Li caracine

   Nicola ci prova tutte le estati a prepararne secondo l’antica usanza, «almene pe’ la tradizione», ma ogni anno che passa la quantità si assottiglia, perchè per gran parte «li caracine» ammuffiscono o si riempiono di vermi. E di volta in volta la colpa va a «le staggione che s’a cagnite; a l’acquare; a li ficure che è già ammalite prime di mettele a seccà’».

   Fatica sprecata! Si trovano in tutti i supermercati, provenienti per lo più dalla Turchia, ma ne conosco anche una qualità di produzione calabrese, ricoperta da una ghiotta glassa alla cioccolata. Non mi entusiasmano molto e non perchè non siano buoni, ma perchè da sempre «li caracine» sono associati a gesti e scansioni temporali non più recuperabili nell’asettica e anonima confezione.

   Asciutti devono essere i fichi e ben maturi, anzi «già mezz’accaracinite», sistemati con ordine sui graticci secondo colore e qualità, rigirati con attenzione e pazienza, perchè seccassero bene da ogni parte, rientrati o coperti alla sera e, se si metteva a piovere, «curre a rentrà’ li caracine!». Prosciugati, con il picciolo che era diventato sottile sottile, morbidi e zuccherini venivano sistemati in cassette, profumati con foglie di alloro, conservati in luogo asciutto e ben protetto, «se no se le jave a magnà’ li surge».

   Imbottiti con mandorle o noci costituivano un ottimo dessert, risolvevano una cena, aiutavano a “mantenere” lo stomaco, si trovavano nella calza della befana, erano un premio. Za Lelle, «che s’avé ‘ccaracinite pure esse», me ne dava ogni volta che l’andavo a trovare e se non li aveva già nella tasca «di lu zinale», li andava a prendere sotto l’ultimo cassetto del comò. Li accompagnava con un pugnetto di «ménele»: - «Acciacche e magne, zie!».

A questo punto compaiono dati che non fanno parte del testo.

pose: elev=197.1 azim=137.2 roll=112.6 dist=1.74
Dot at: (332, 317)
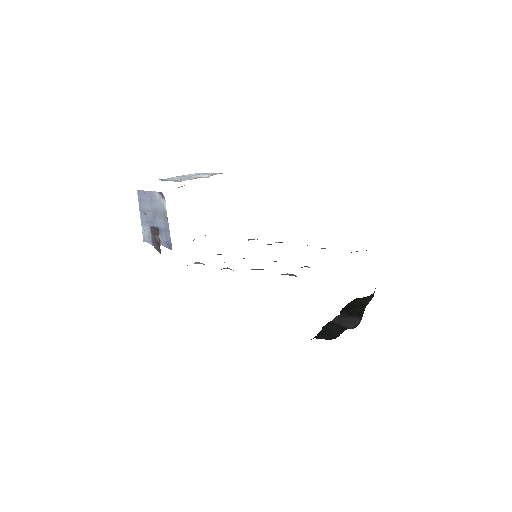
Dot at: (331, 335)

* Caricina è diminutivo di carica, il nome latino legato a caria una varietà di fichi provenienti dall’omonima regione dell’Asia minore (odierna Turchia meridionale), introdotti, secondo Plinio il Vecchio, nella colonia di Alba Fucens (Abruzzo settentrionale), mentre nell’Abruzzo meridionale era diffusa una qualità di fichi dai frutti piccoli e poco dolci, «li ricinelle» o «recinelle» (dal greco erineos, fico selvatico).